Health Departments Get Mixed Marks -- MEDICA - World Forum for Medicine

Health Departments Get Mixed Marks

photo: sign "swines prohibited"

Just 8 percent of the counties in
Kansas quickly provided information
online, © SXC

Researchers say the outbreak of the H1N1 flu provided a rare opportunity to evaluate the performance of state and local health departments during an actual emergency.

"We found that the capability to conduct basic crisis and emergency risk communication is quite good at the state level, but there remains significant variation at the local level," said Jeanne Ringel, lead author of the report and a senior economist at RAND, a nonprofit research organization. "We concluded that there is room for improvement at all levels, particularly in the area of providing information in languages other than English."

Since 2001 federal, state and local governments across the United States have invested heavily in preparing for public health emergencies and measuring how well the nation is prepared. RAND researchers examined health agencies' use of Web-based communications directed to the public because crisis and emergency risk communication is one of the central components of emergency response.
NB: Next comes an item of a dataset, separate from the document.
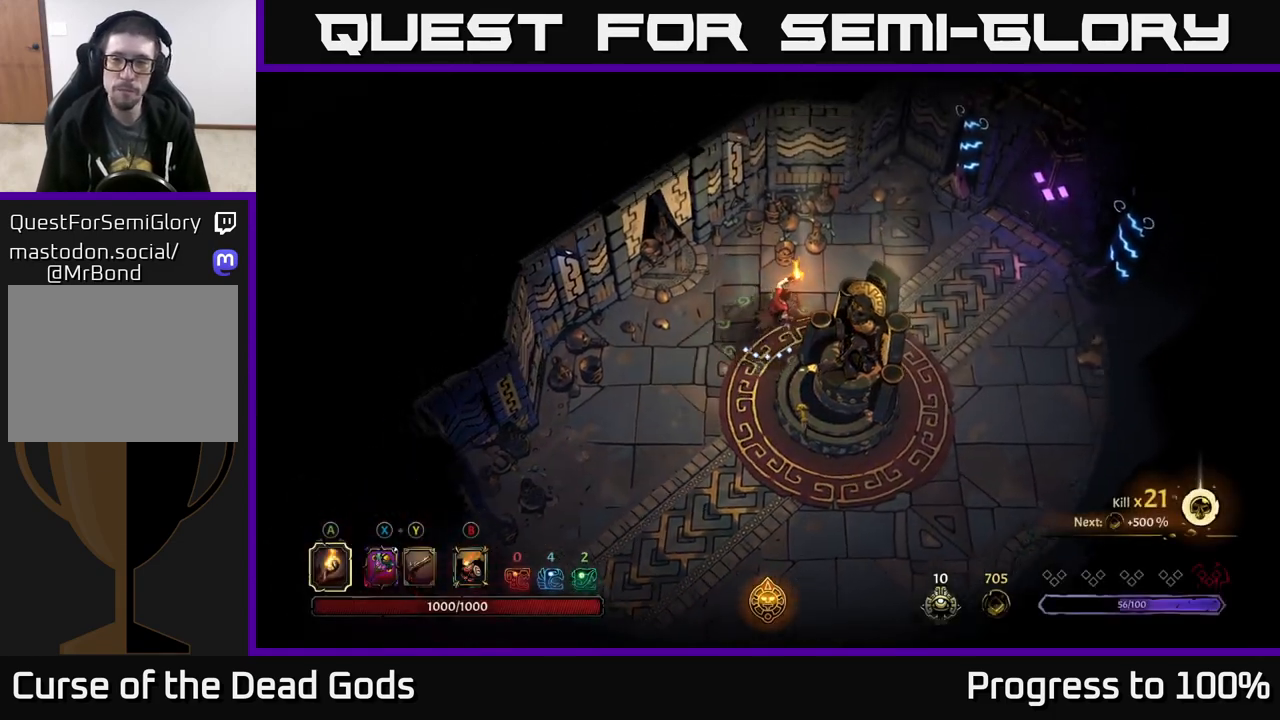
{"buttons": [], "left_stick": "right", "right_stick": "center", "events": [[33, "left_stick", "right"], [250, "R2", "down"], [467, "R2", "up"]]}
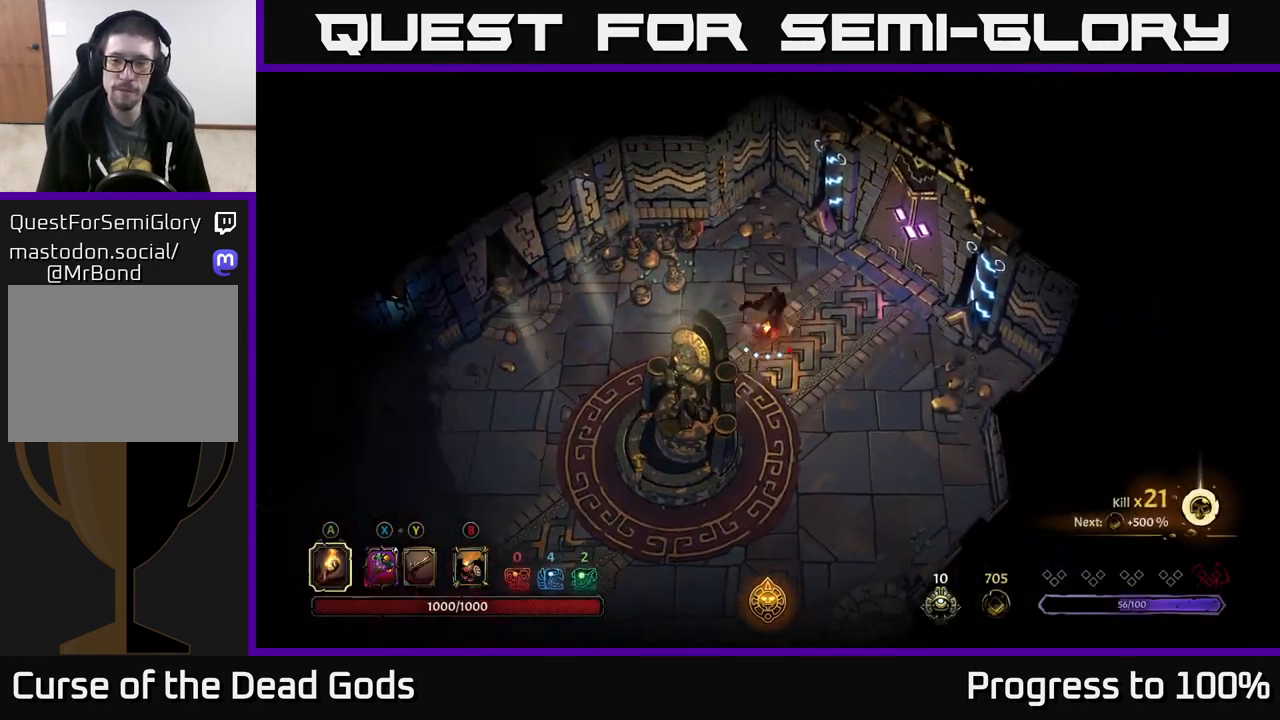
{"buttons": [], "left_stick": "up-right", "right_stick": "center", "events": [[67, "left_stick", "center"], [250, "left_stick", "up-right"]]}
While 46 of 50 state health departments posted some information about the outbreak within 24 hours of the federal announcement, the performance of local health departments was inconsistent. Just one-third of the 153 local health departments studied posted information to their Web sites within 24 hours of the announcement.

A majority of the state health departments posted content judged to be high in quality, according to the study. Most state departments (43 out of 47) provided information about how individuals could protect themselves or their family, although fewer provided information about when to seek treatment (36 out of 47) or who should take antiviral drugs (27 out of 47).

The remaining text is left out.